WORK TO COMPLETE: Every line from the one with "méthodes de conduite du" to the one with "changement et usages de l’IA.", including those two, is to be copied exactly; all other lines of the entries below are left out.

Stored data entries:
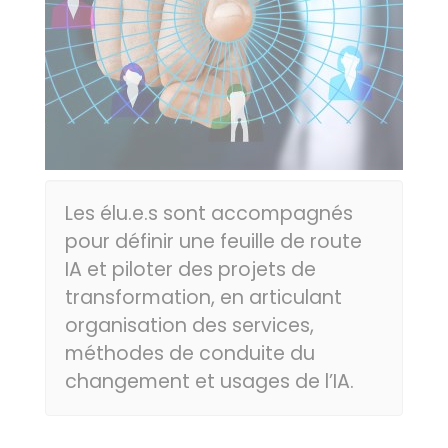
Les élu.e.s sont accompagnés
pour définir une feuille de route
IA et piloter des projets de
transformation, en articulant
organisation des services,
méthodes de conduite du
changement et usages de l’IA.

* * *

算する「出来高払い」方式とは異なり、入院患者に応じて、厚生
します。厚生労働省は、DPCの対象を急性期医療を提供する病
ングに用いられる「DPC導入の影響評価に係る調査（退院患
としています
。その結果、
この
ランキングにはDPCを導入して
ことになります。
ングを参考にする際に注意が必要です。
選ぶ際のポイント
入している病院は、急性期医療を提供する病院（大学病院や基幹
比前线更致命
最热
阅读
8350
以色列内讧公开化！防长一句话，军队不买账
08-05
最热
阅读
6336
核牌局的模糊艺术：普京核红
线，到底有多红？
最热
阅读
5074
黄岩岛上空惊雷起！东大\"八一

SOLUTION FOR THIS PROBLEM:
méthodes de conduite du
changement et usages de l’IA.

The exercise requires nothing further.